Comments

Spot|DSE wrote on 3/17/2006, 12:58 PM
It used to be slower was better, but with todays media, a faster burnspeed is often less error prone.
Chienworks wrote on 3/17/2006, 4:13 PM
This is digital data. Burn speed cannot affect image quality. Either the bits are there to be read and they will be read exactly as they were written, or they can't be read at all. What can happen with higher burn speeds is you might get a disc that can't be read in some older players. But if it can be played, it will look the exactly the same on the screen whether you burn at 1x or 16x.
Spot|DSE wrote on 3/17/2006, 4:30 PM
I'm not referring to image quality when I referred to errors.
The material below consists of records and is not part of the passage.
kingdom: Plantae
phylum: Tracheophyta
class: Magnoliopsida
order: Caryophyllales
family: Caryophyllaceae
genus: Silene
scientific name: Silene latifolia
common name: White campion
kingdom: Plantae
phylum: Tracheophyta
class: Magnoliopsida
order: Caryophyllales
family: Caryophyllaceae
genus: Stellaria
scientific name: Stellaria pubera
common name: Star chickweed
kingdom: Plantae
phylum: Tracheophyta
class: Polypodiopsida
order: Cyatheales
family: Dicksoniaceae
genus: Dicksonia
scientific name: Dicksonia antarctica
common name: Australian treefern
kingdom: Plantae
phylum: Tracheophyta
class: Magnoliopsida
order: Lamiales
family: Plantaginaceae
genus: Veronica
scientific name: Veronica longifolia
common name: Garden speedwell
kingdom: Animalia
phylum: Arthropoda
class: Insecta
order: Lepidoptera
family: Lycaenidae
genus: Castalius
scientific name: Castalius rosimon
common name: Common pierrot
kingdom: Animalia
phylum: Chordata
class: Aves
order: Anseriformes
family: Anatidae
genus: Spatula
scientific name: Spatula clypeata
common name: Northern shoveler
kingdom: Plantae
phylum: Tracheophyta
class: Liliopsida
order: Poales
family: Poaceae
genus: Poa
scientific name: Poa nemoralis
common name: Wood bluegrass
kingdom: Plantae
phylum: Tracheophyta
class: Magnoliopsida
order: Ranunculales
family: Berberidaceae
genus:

I'm referring to digital errors that can affect whether the disc will playback or not, or will skip or freeze.
I guess I missed the relationship of image quality to burn speed.
s k r o o t a y p wrote on 3/19/2006, 5:57 PM
is it probably best to go with the speed on the DVD disc packaging? (i.e. 8x for 4.7G disc)
stevec5375 wrote on 3/20/2006, 5:24 AM
All DVD and CD players have built in algorithms that attempt to reconstruct the data that might be "messed up" when being read from the disc. I would imagine that the players ability to reconstruct missing bits would be a factor in this.